**WHAT NEEDS TO BE DONE**
The job is to output exactly the lines that run from the start of the entries through the line containing "Proof: Just be", pictures omitted.

Records from a data source:
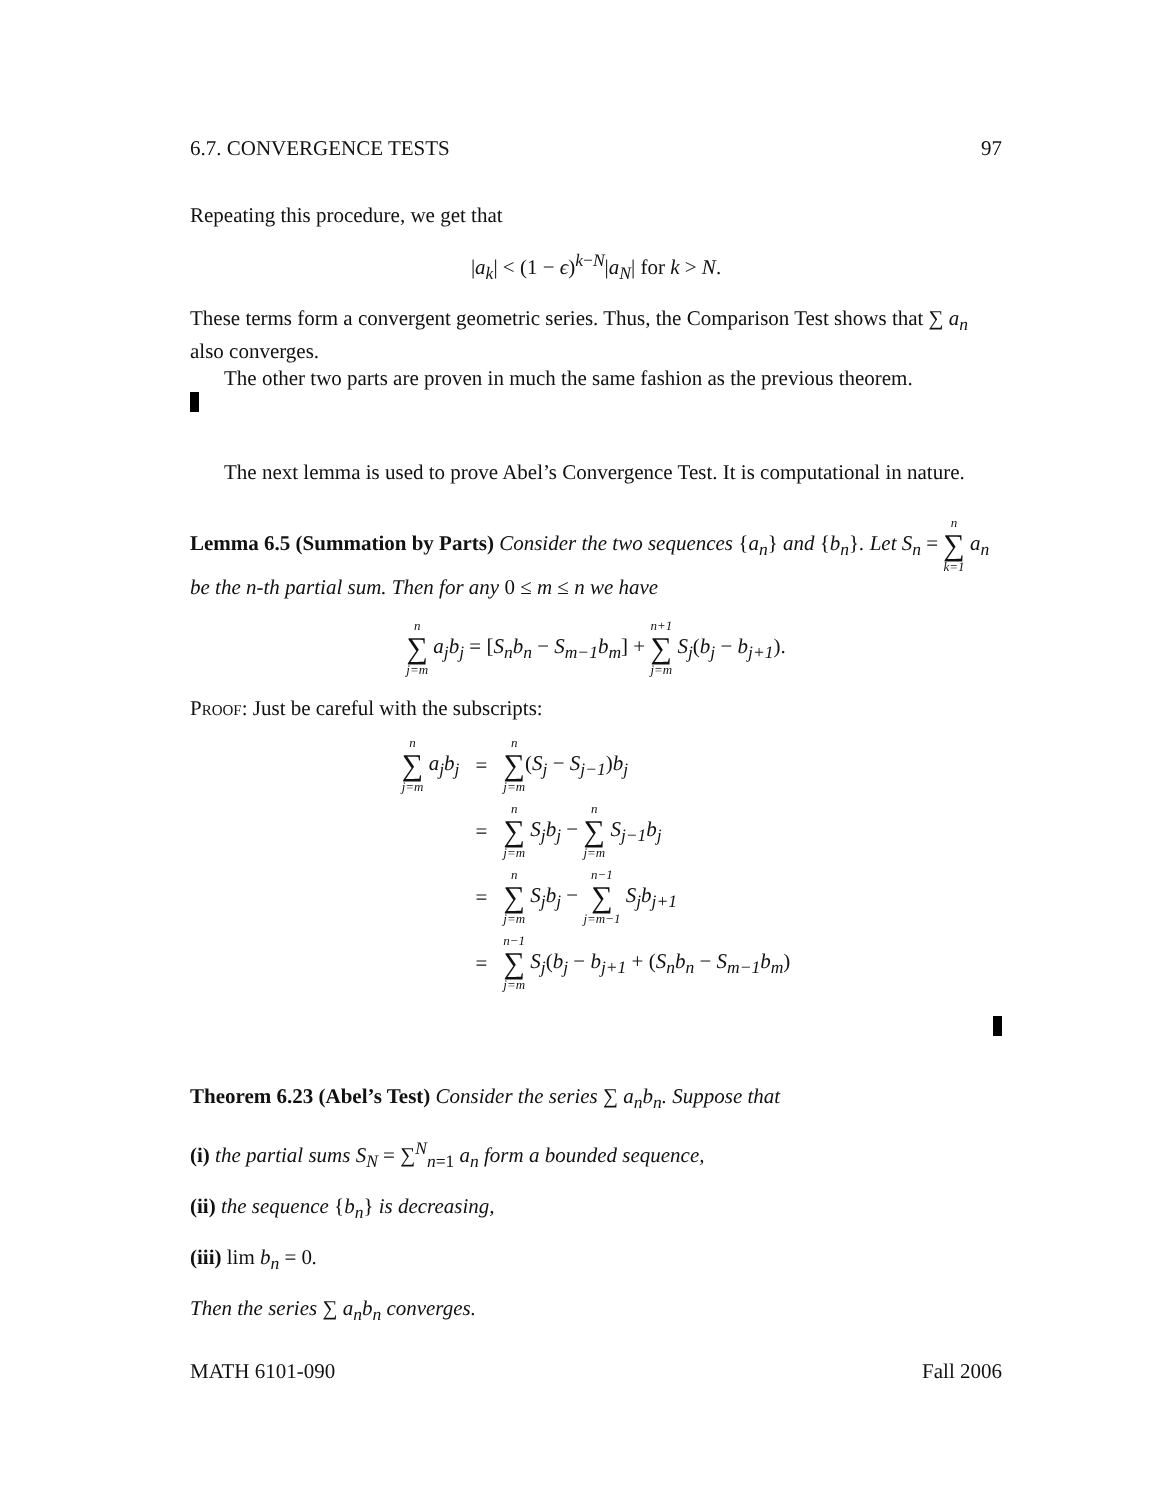6.7. CONVERGENCE TESTS 97
Repeating this procedure, we get that
|a<sub>k</sub>| < (1 − ϵ)<sup>k−N</sup>|a<sub>N</sub>| for k > N.
These terms form a convergent geometric series. Thus, the Comparison Test shows that ∑ a<sub>n</sub> also converges.
The other two parts are proven in much the same fashion as the previous theorem.
The next lemma is used to prove Abel’s Convergence Test. It is computational in nature.
Lemma 6.5 (Summation by Parts) Consider the two sequences {a<sub>n</sub>} and {b<sub>n</sub>}. Let S<sub>n</sub> = n ∑ k=1 a<sub>n</sub> be the n-th partial sum. Then for any 0 ≤ m ≤ n we have
n ∑ j=m a<sub>j</sub>b<sub>j</sub> = [S<sub>n</sub>b<sub>n</sub> − S<sub>m−1</sub>b<sub>m</sub>] + n+1 ∑ j=m S<sub>j</sub>(b<sub>j</sub> − b<sub>j+1</sub>).
Proof: Just be careful with the subscripts:
| n ∑ j=m a<sub>j</sub>b<sub>j</sub> | = | n ∑ j=m ( S<sub>j</sub> − S<sub>j−1</sub> ) b<sub>j</sub> |
| | = | n ∑ j=m S<sub>j</sub>b<sub>j</sub> − n ∑ j=m S<sub>j−1</sub>b<sub>j</sub> |
| | = | n ∑ j=m S<sub>j</sub>b<sub>j</sub> − n−1 ∑ j=m−1 S<sub>j</sub>b<sub>j+1</sub> |
| | = | n−1 ∑ j=m S<sub>j</sub> ( b<sub>j</sub> − b<sub>j+1</sub> + ( S<sub>n</sub>b<sub>n</sub> − S<sub>m−1</sub>b<sub>m</sub> ) |
Theorem 6.23 (Abel’s Test) Consider the series ∑ a<sub>n</sub>b<sub>n</sub>. Suppose that
(i) the partial sums S<sub>N</sub> = ∑<sup>N</sup><sub>n=1</sub> a<sub>n</sub> form a bounded sequence,
(ii) the sequence {b<sub>n</sub>} is decreasing,
(iii) lim b<sub>n</sub> = 0.
Then the series ∑ a<sub>n</sub>b<sub>n</sub> converges.
MATH 6101-090 Fall 2006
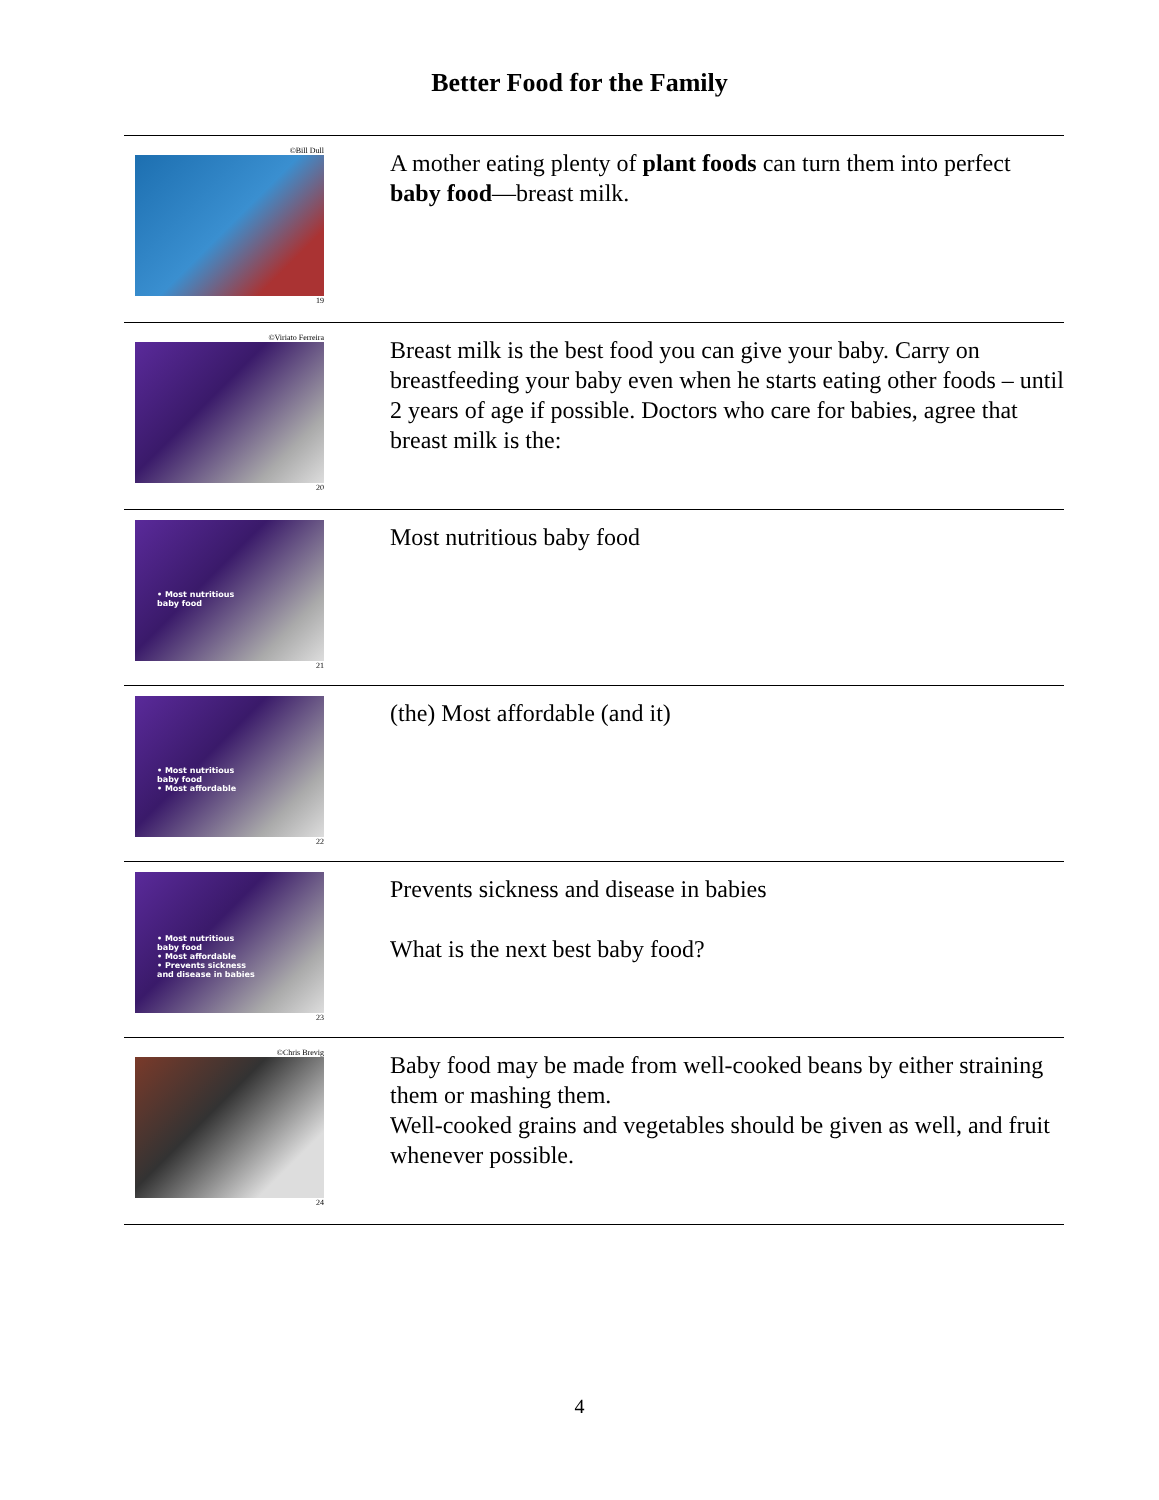Better Food for the Family
| ©Bill Dull 19 | A mother eating plenty of plant foods can turn them into perfect baby food —breast milk. |
| ©Viriato Ferreira 20 | Breast milk is the best food you can give your baby. Carry on breastfeeding your baby even when he starts eating other foods – until 2 years of age if possible. Doctors who care for babies, agree that breast milk is the: |
| • Most nutritious baby food 21 | Most nutritious baby food |
| • Most nutritious baby food • Most affordable 22 | (the) Most affordable (and it) |
| • Most nutritious baby food • Most affordable • Prevents sickness and disease in babies 23 | Prevents sickness and disease in babies What is the next best baby food? |
| ©Chris Brevig 24 | Baby food may be made from well-cooked beans by either straining them or mashing them. Well-cooked grains and vegetables should be given as well, and fruit whenever possible. |
4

**ANSWER SPACE**
6.7. CONVERGENCE TESTS 97
Repeating this procedure, we get that
|a<sub>k</sub>| < (1 − ϵ)<sup>k−N</sup>|a<sub>N</sub>| for k > N.
These terms form a convergent geometric series. Thus, the Comparison Test shows that ∑ a<sub>n</sub> also converges.
The other two parts are proven in much the same fashion as the previous theorem.
The next lemma is used to prove Abel’s Convergence Test. It is computational in nature.
Lemma 6.5 (Summation by Parts) Consider the two sequences {a<sub>n</sub>} and {b<sub>n</sub>}. Let S<sub>n</sub> = n ∑ k=1 a<sub>n</sub> be the n-th partial sum. Then for any 0 ≤ m ≤ n we have
n ∑ j=m a<sub>j</sub>b<sub>j</sub> = [S<sub>n</sub>b<sub>n</sub> − S<sub>m−1</sub>b<sub>m</sub>] + n+1 ∑ j=m S<sub>j</sub>(b<sub>j</sub> − b<sub>j+1</sub>).
Proof: Just be careful with the subscripts:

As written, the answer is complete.